- _What to work on_
Set down each record below exactly as it stands. Pictures are not part of the copy.

Page layout parsing data:
--- --- ---
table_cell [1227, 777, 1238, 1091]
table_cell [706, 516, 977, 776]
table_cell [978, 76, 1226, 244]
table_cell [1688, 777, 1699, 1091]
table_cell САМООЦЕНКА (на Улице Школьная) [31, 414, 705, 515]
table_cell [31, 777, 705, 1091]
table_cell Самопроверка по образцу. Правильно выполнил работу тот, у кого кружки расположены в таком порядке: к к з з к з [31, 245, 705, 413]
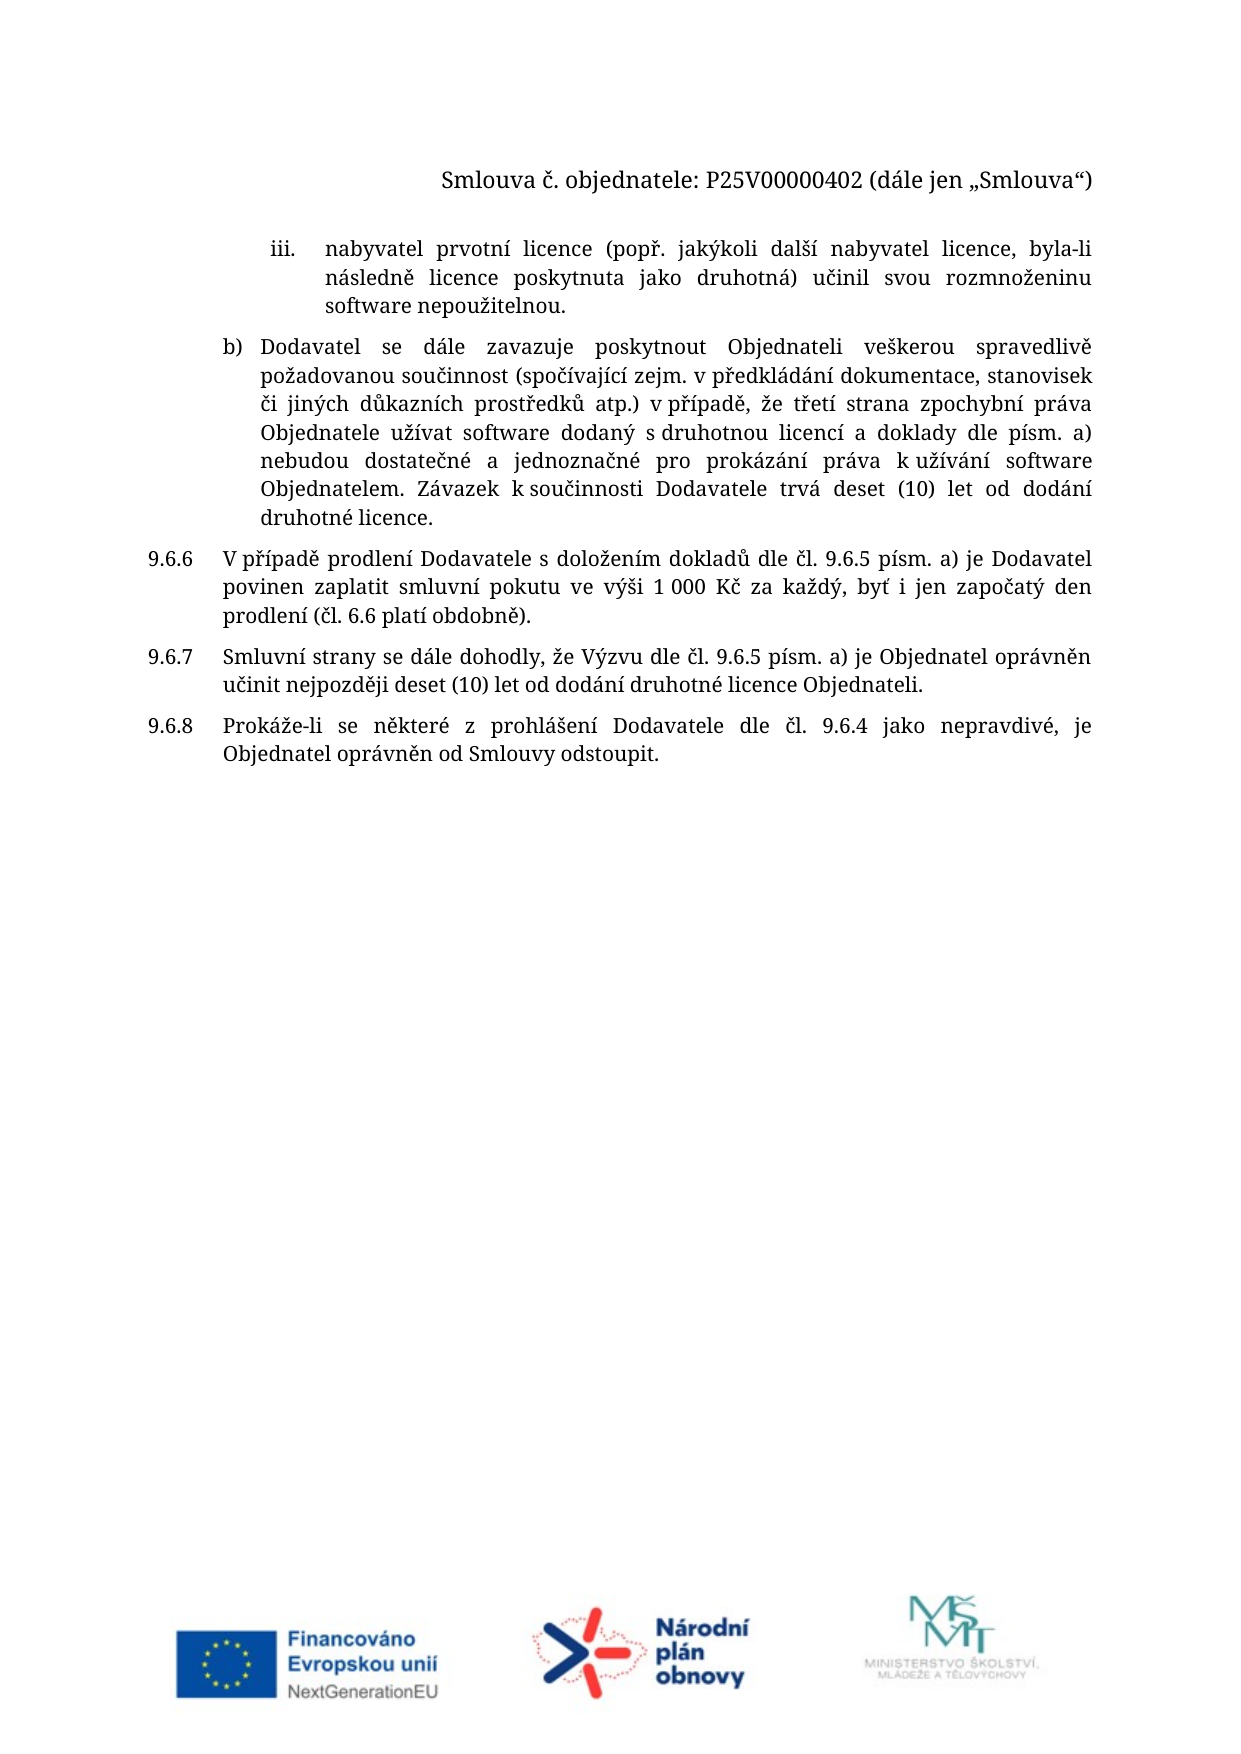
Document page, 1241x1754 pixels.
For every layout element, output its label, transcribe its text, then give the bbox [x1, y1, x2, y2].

list Prokáže-li se některé z prohlášení Dodavatele dle čl. 9.6.4 jako nepravdivé, je Objednatel oprávněn od Smlouvy odstoupit. [148, 711, 1093, 768]
list Smluvní strany se dále dohodly, že Výzvu dle čl. 9.6.5 písm. a) je Objednatel oprávněn učinit nejpozději deset (10) let od dodání druhotné licence Objednateli. [148, 642, 1093, 699]
list Dodavatel se dále zavazuje poskytnout Objednateli veškerou spravedlivě požadovanou součinnost (spočívající zejm. v předkládání dokumentace, stanovisek či jiných důkazních prostředků atp.) v případě, že třetí strana zpochybní práva Objednatele užívat software dodaný s druhotnou licencí a doklady dle písm. a) nebudou dostatečné a jednoznačné pro prokázání práva k užívání software Objednatelem. Závazek k součinnosti Dodavatele trvá deset (10) let od dodání druhotné licence. [223, 332, 1093, 531]
list V případě prodlení Dodavatele s doložením dokladů dle čl. 9.6.5 písm. a) je Dodavatel povinen zaplatit smluvní pokutu ve výši 1 000 Kč za každý, byť i jen započatý den prodlení (čl. 6.6 platí obdobně). [148, 544, 1093, 629]
list nabyvatel prvotní licence (popř. jakýkoli další nabyvatel licence, byla-li následně licence poskytnuta jako druhotná) učinil svou rozmnoženinu software nepoužitelnou. [295, 234, 1093, 320]
picture [147, 1548, 1093, 1726]
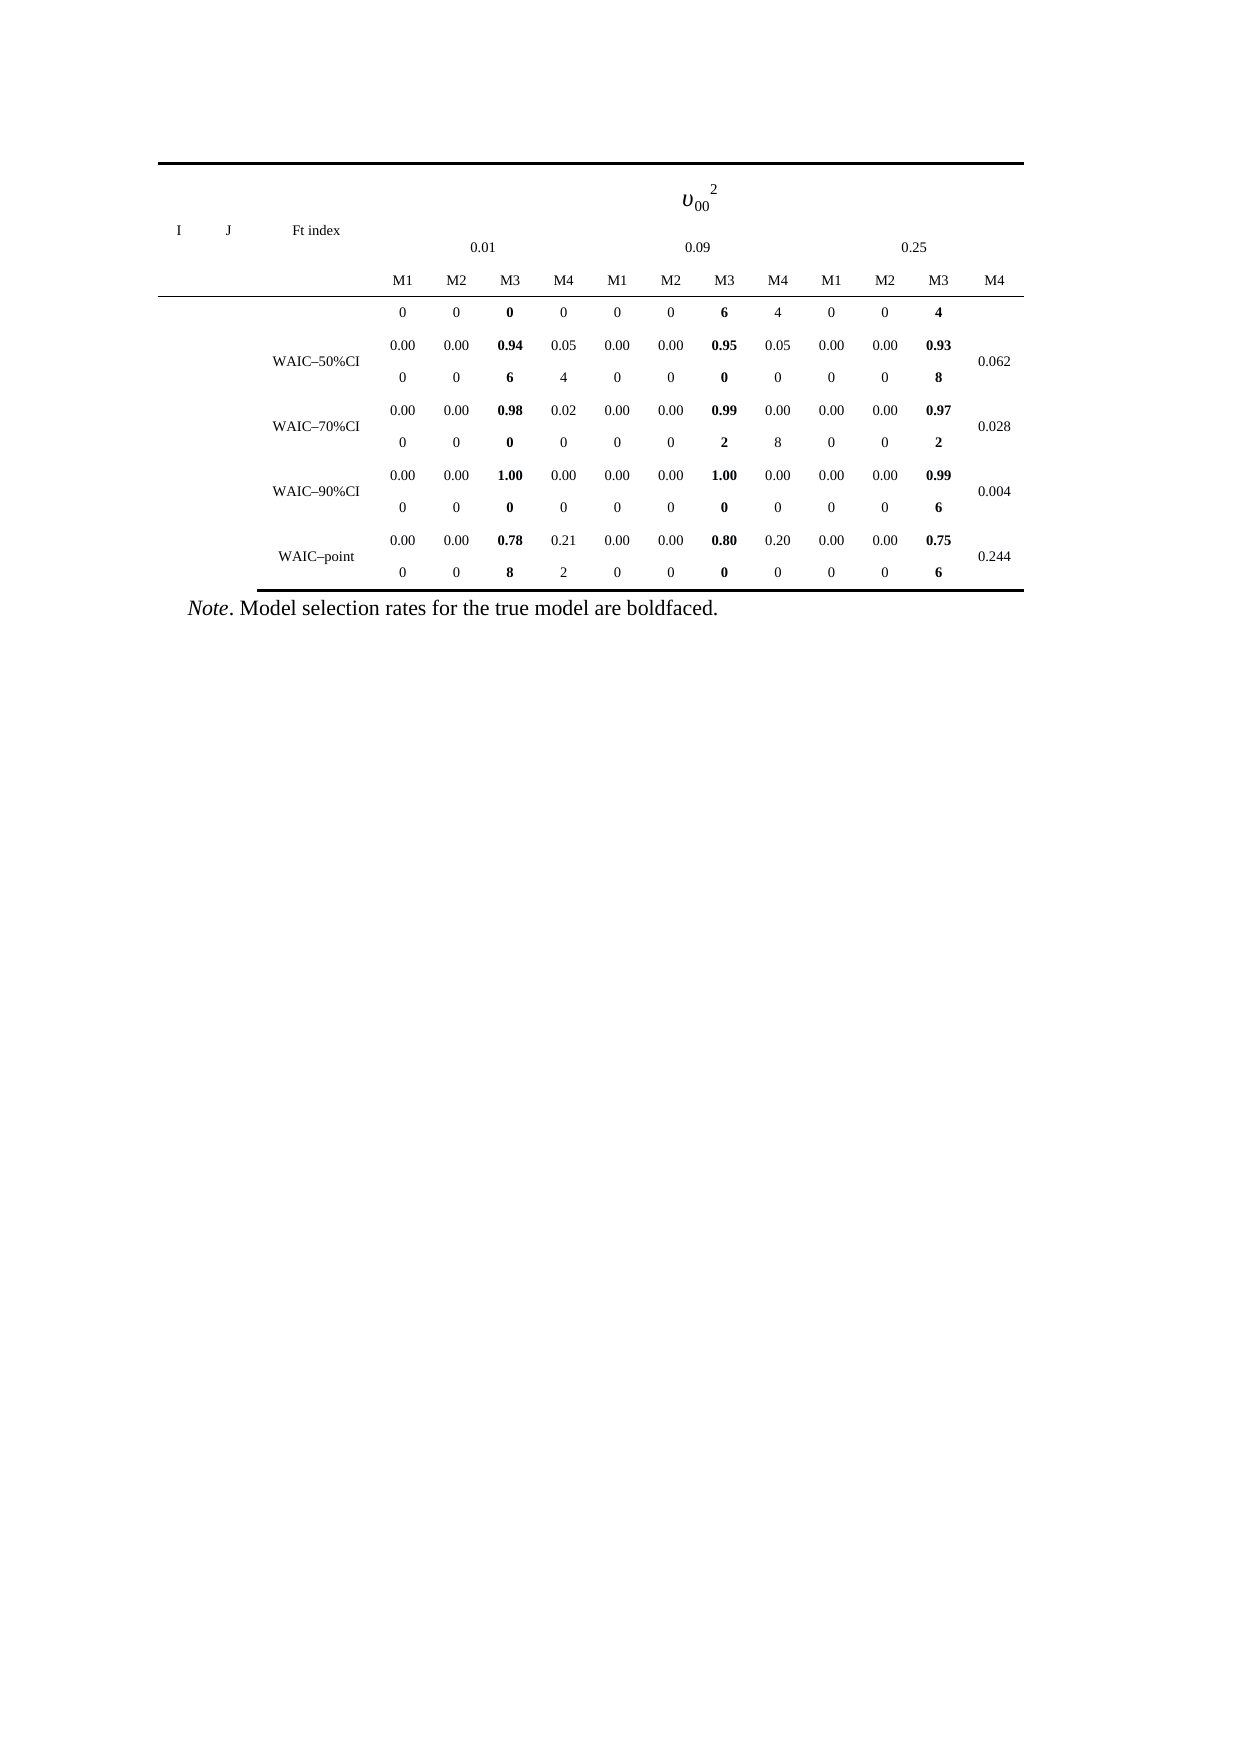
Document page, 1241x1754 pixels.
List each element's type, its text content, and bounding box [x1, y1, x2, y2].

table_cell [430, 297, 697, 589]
table_cell 0.01 [376, 230, 590, 264]
table_header Ft index [257, 165, 376, 296]
table_cell M4 [537, 264, 590, 296]
table_header J [200, 165, 257, 296]
table_cell 0.25 [805, 230, 1023, 264]
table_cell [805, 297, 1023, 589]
table_cell M2 [644, 264, 697, 296]
table_cell M4 [965, 264, 1023, 296]
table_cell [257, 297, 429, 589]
table_cell M4 [751, 264, 804, 296]
table_cell M1 [376, 264, 429, 296]
table_cell M1 [805, 264, 858, 296]
table_cell M3 [912, 264, 965, 296]
table_header [376, 165, 1023, 230]
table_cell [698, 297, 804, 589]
table_cell M2 [858, 264, 912, 296]
table_cell M2 [430, 264, 483, 296]
table_header I [158, 165, 200, 296]
table_cell 0.09 [590, 230, 804, 264]
table_cell M3 [483, 264, 537, 296]
table_cell M3 [698, 264, 751, 296]
table_cell M1 [590, 264, 644, 296]
text Note. Model selection rates for the true model are boldfaced. [187, 592, 1053, 624]
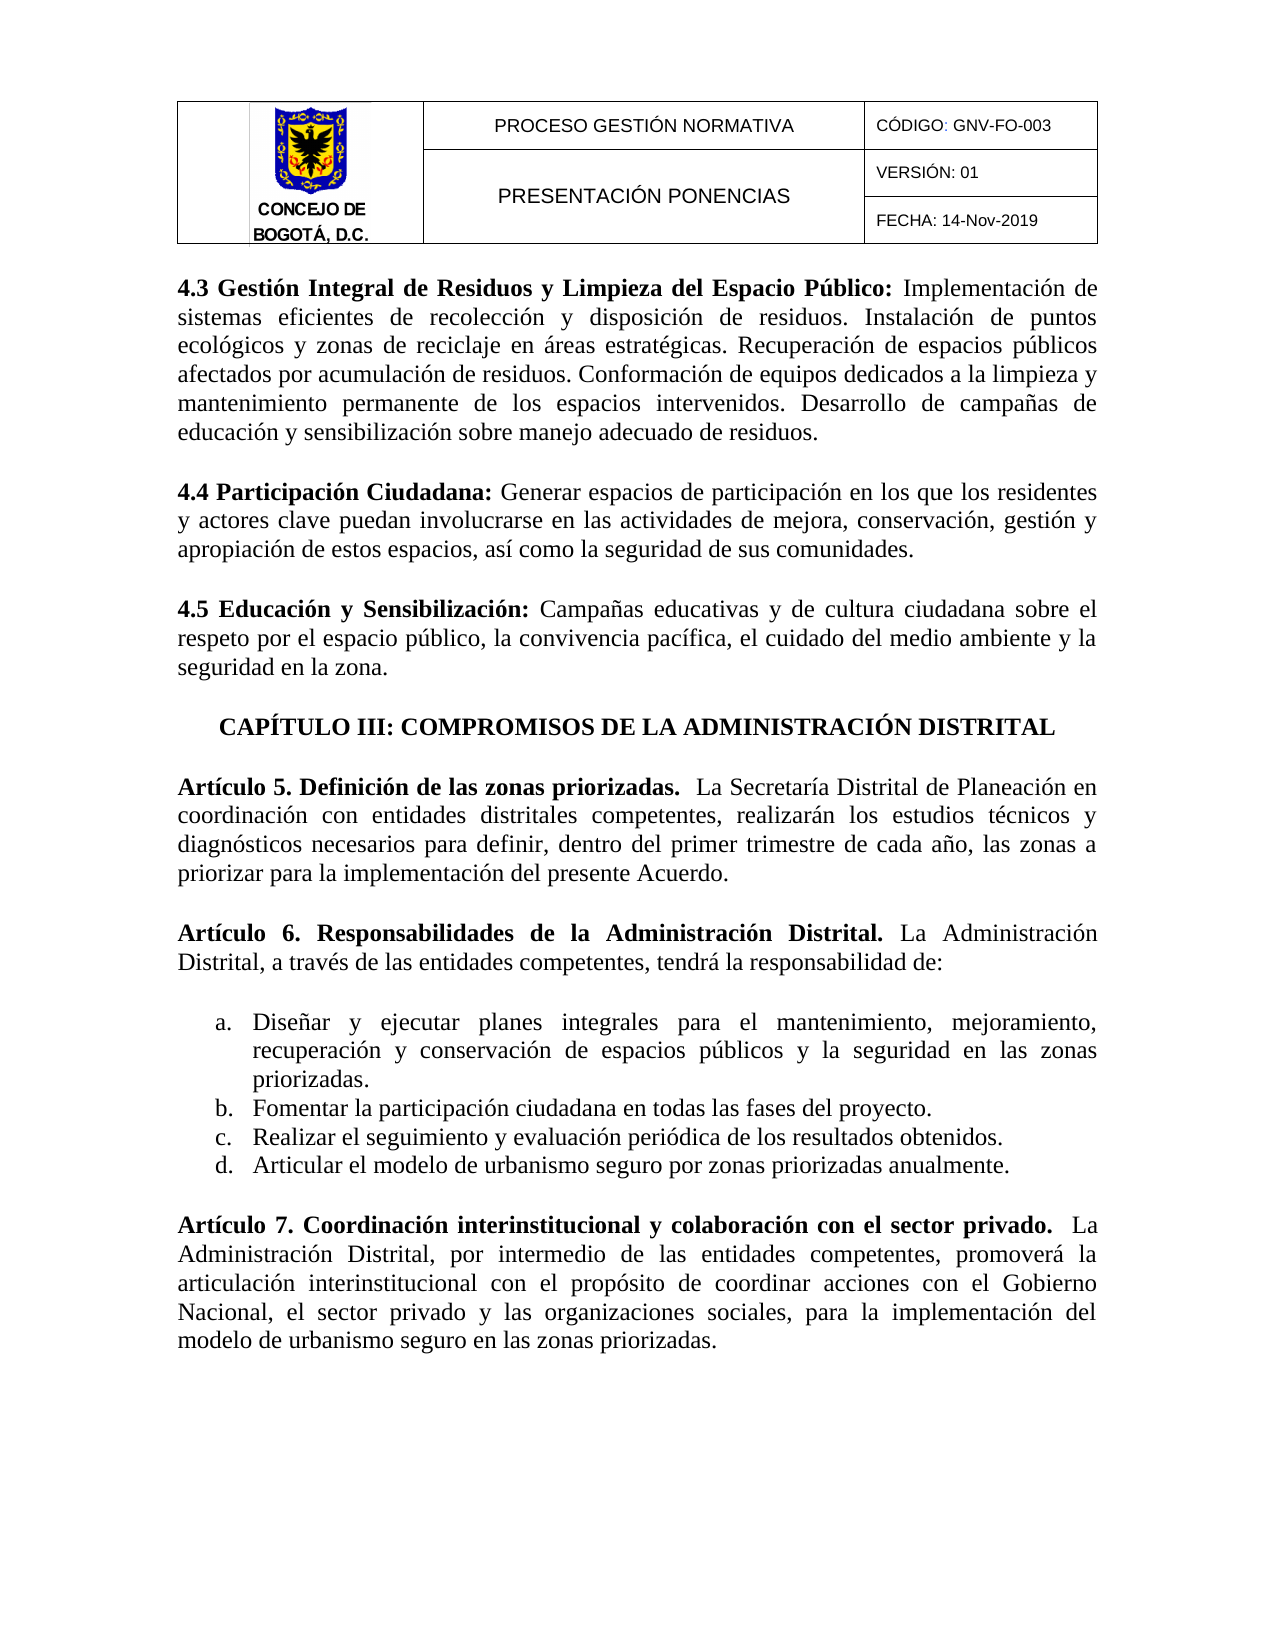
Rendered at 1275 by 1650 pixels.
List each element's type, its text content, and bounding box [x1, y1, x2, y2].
--- --- ---
- _Solution_
table_cell [1227, 777, 1238, 1091]
table_cell [706, 516, 977, 776]
table_cell [978, 76, 1226, 244]
table_cell [1688, 777, 1699, 1091]
table_cell САМООЦЕНКА (на Улице Школьная) [31, 414, 705, 515]
table_cell [31, 777, 705, 1091]
table_cell Самопроверка по образцу. Правильно выполнил работу тот, у кого кружки расположены в таком порядке: к к з з к з [31, 245, 705, 413]
Document page, 1241x1754 pixels.
For every layout element, output its label, transcribe its text, then give the bbox [x1, y1, x2, y2].

list Prokáže-li se některé z prohlášení Dodavatele dle čl. 9.6.4 jako nepravdivé, je Objednatel oprávněn od Smlouvy odstoupit. [148, 711, 1093, 768]
list Smluvní strany se dále dohodly, že Výzvu dle čl. 9.6.5 písm. a) je Objednatel oprávněn učinit nejpozději deset (10) let od dodání druhotné licence Objednateli. [148, 642, 1093, 699]
list Dodavatel se dále zavazuje poskytnout Objednateli veškerou spravedlivě požadovanou součinnost (spočívající zejm. v předkládání dokumentace, stanovisek či jiných důkazních prostředků atp.) v případě, že třetí strana zpochybní práva Objednatele užívat software dodaný s druhotnou licencí a doklady dle písm. a) nebudou dostatečné a jednoznačné pro prokázání práva k užívání software Objednatelem. Závazek k součinnosti Dodavatele trvá deset (10) let od dodání druhotné licence. [223, 332, 1093, 531]
list V případě prodlení Dodavatele s doložením dokladů dle čl. 9.6.5 písm. a) je Dodavatel povinen zaplatit smluvní pokutu ve výši 1 000 Kč za každý, byť i jen započatý den prodlení (čl. 6.6 platí obdobně). [148, 544, 1093, 629]
list nabyvatel prvotní licence (popř. jakýkoli další nabyvatel licence, byla-li následně licence poskytnuta jako druhotná) učinil svou rozmnoženinu software nepoužitelnou. [295, 234, 1093, 320]
picture [147, 1548, 1093, 1726]
Document page, 1241x1754 pixels.
List each element's type, its text content, and bounding box [x1, y1, x2, y2].

table_cell [430, 297, 697, 589]
table_cell 0.01 [376, 230, 590, 264]
table_header Ft index [257, 165, 376, 296]
table_cell M4 [537, 264, 590, 296]
table_header J [200, 165, 257, 296]
table_cell 0.25 [805, 230, 1023, 264]
table_cell [805, 297, 1023, 589]
table_cell M2 [644, 264, 697, 296]
table_cell M4 [965, 264, 1023, 296]
table_cell [257, 297, 429, 589]
table_cell M4 [751, 264, 804, 296]
table_cell M1 [376, 264, 429, 296]
table_cell M1 [805, 264, 858, 296]
table_cell M3 [912, 264, 965, 296]
table_header [376, 165, 1023, 230]
table_cell [698, 297, 804, 589]
table_cell M2 [858, 264, 912, 296]
table_cell M2 [430, 264, 483, 296]
table_header I [158, 165, 200, 296]
table_cell 0.09 [590, 230, 804, 264]
table_cell M3 [483, 264, 537, 296]
table_cell M3 [698, 264, 751, 296]
table_cell M1 [590, 264, 644, 296]
text Note. Model selection rates for the true model are boldfaced. [187, 592, 1053, 624]
Rendered at 1275 by 1650 pixels.
List each element's type, its text content, and bounding box [x1, y1, x2, y2].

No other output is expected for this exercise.